Data section:
----
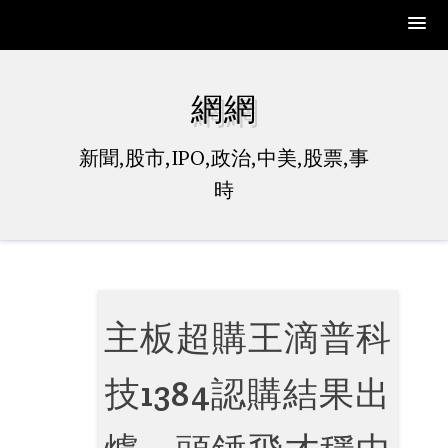
Skip
to
網網
content
新聞,股市,IPO,政治,中美,股票,事
時
主板超購王滴普科
技1384認購結果出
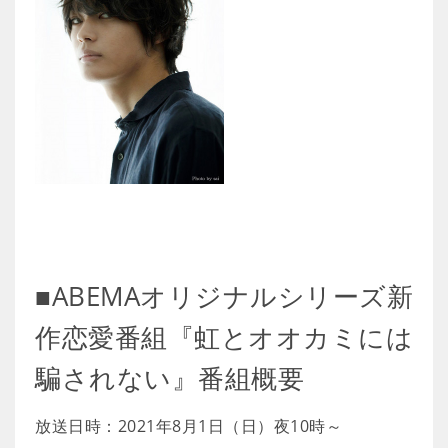
■ABEMAオリジナルシリーズ新
作恋愛番組『虹とオオカミには
騙されない』番組概要
放送日時：2021年8月1日（日）夜10時～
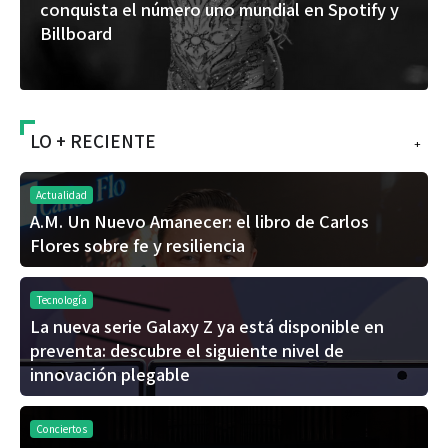
conquista el número uno mundial en Spotify y
de
Billboard
ál
LO + RECIENTE
+
Actualidad
A.M. Un Nuevo Amanecer: el libro de Carlos
Flores sobre fe y resiliencia
Tecnología
La nueva serie Galaxy Z ya está disponible en
preventa: descubre el siguiente nivel de
innovación plegable
Conciertos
----
Copy the lines of the records word for word, starting at the line that contains "conquista el número uno mundial en Spotify y" and going through the final line of the records.

Task solution:
conquista el número uno mundial en Spotify y
de
Billboard
ál
LO + RECIENTE
+
Actualidad
A.M. Un Nuevo Amanecer: el libro de Carlos
Flores sobre fe y resiliencia
Tecnología
La nueva serie Galaxy Z ya está disponible en
preventa: descubre el siguiente nivel de
innovación plegable
Conciertos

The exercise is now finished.